Kahn v. East Side Union High School Dist., 75 P.3d 30 (Cal. 2003). In some states, like Virginia, the legislatures passed special protections making coaches immune from liability as long as they were acting “in good faith.” And let’s not forget the plaintiffs would typically be suing public school districts, which are protected by sovereign immunity. As Thomas R. Hurst (a law professor) and James N. Knight (a litigator) concluded in Coaches’ Liability for Athletes’ Injuries and Deaths, 13 Seton Hall J. Sports L. 27 (2003):

Thus it is very difficult for an athlete to sue a coach for injuries sustained while participating in a sport. It is a hurdle merely to establish a prima facie case of negligence, not to mention the defenses of assumption of the risk, comparative negligence, and various forms of immunity that a coach may assert. While some cases show that a plaintiff may succeed where facts going to extreme disregard for a player’s safety are shown, courts have been generally hesitant to find liability, on the general principle that “the law should not place unreasonable burdens on the free and vigorous participation in sports.”

There’s not one word discussing that hurdle in the article; Cowen and Grier seem to think that doing nothing more than collecting a couple loose facts like “precollegiate football is already sustaining 90,000 or more concussions each year” and noticing the presence of lawsuits lately is sufficient to prove that lawsuits have put the sport as a whole into a death spiral.
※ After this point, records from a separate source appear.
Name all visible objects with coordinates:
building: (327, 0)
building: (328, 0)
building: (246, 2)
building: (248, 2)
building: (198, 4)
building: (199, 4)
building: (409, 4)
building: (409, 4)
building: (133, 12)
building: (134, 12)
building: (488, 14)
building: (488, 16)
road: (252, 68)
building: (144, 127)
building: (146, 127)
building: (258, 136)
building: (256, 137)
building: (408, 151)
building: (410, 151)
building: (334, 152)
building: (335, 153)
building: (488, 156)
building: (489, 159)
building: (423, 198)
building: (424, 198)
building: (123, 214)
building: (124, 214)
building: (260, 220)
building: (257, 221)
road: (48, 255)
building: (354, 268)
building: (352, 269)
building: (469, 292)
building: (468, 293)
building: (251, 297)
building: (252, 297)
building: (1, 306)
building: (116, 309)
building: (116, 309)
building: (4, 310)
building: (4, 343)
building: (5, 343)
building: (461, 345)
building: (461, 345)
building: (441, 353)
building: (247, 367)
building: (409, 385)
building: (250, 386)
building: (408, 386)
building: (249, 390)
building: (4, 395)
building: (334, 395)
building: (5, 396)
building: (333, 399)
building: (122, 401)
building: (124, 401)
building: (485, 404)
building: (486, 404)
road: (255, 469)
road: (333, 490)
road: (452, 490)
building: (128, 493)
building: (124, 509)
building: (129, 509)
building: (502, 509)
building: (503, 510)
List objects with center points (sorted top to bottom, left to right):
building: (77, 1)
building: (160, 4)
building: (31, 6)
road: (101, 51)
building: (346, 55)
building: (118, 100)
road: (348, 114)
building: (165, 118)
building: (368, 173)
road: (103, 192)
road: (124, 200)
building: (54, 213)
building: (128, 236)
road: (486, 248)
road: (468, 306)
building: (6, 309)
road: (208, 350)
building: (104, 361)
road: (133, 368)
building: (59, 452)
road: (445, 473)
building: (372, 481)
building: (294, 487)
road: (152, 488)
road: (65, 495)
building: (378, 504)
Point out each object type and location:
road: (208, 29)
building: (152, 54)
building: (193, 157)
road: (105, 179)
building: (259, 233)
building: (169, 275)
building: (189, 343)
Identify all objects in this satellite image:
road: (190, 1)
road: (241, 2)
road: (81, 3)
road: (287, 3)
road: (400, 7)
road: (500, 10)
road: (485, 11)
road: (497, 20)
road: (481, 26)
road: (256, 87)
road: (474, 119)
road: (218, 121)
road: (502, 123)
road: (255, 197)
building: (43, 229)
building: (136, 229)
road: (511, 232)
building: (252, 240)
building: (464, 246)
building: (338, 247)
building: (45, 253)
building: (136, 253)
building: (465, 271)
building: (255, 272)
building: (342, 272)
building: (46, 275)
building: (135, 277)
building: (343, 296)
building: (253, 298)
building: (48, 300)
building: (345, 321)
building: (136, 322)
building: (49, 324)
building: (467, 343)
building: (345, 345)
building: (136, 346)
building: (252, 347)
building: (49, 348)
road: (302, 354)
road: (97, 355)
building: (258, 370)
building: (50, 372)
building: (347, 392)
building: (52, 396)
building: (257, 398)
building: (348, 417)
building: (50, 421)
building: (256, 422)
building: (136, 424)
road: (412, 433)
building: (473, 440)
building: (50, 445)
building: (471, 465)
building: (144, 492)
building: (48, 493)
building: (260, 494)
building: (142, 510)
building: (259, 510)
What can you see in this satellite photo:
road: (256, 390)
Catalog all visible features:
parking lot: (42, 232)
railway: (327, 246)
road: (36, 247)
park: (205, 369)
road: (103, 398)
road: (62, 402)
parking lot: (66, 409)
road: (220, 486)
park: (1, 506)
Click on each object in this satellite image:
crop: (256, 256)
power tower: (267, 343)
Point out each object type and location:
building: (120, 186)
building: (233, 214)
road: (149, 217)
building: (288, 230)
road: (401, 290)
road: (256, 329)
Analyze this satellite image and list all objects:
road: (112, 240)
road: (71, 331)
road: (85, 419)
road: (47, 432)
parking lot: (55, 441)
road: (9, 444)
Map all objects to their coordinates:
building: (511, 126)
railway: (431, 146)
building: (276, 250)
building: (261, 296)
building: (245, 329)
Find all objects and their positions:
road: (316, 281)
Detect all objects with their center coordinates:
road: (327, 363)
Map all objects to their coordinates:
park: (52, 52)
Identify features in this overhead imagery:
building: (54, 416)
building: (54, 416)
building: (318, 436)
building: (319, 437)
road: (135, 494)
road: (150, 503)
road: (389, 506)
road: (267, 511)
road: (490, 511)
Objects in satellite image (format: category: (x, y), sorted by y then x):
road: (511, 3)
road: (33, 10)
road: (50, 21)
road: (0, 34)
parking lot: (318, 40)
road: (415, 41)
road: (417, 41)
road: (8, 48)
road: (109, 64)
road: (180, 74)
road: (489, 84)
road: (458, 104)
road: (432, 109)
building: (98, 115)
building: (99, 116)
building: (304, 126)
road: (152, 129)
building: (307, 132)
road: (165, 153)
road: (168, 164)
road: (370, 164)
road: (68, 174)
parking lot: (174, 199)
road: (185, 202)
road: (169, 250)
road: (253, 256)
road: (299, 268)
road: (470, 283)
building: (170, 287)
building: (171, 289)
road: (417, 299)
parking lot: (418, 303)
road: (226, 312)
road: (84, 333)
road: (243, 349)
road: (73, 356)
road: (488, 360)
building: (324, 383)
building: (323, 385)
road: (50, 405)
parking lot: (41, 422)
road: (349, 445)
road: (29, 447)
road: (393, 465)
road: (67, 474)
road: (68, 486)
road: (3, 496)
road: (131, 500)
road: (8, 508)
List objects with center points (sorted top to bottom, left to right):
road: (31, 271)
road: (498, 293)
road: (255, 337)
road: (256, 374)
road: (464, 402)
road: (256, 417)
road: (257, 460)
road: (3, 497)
Going deeper into the article reveals that they haven’t the foggiest clue what football brain injury litigation exists at the moment, much less where the field will go in the future:

This slow death march could easily take 10 to 15 years. Imagine the timeline. A couple more college players — or worse, high schoolers — commit suicide with autopsies showing CTE. A jury makes a huge award of $20 million to a family. A class-action suit shapes up with real legs, the NFL keeps changing its rules, but it turns out that less than concussion levels of constant head contact still produce CTE. Technological solutions (new helmets, pads) are tried and they fail to solve the problem. Soon high schools decide it isn’t worth it.

Putting aside that a class action for football players likely isn’t going anywhere (and the fact that their argument seems to admit “the problem” is really one of the football causing CTE, not one of liability), why would “a huge award of $20 million” amount to anything more than a drop in the bucket in the big world of football? Already, there are a handful of successful lawsuits relating to football injuries and deaths every year. A little over two years ago Preston Plevretes, for example, settled his case against La Salle for $7.5 million. Zachary Frith recovered the $3 million policy covering his high school (see page 384; notably, had Zach been in Virginia instead of Missouri, he would have recovered nothing). Despite these large settlements and verdicts, football keeps humming along.

Truth is, just like with medical malpractice, tort liability is only tiny part of the broader social question of whether or not anyone wants to expose their children to a sport that may cause permanent brain damage, or whether or not anyone wants to watch a sport knowing that it may be slowly killing the participants. I don’t know what the future holds for football in general or for the NFL in particular, but I do know this: it will thrive or decay on the basis of public perception, not as the result of a couple dozen lawsuits a year all covered by insurance.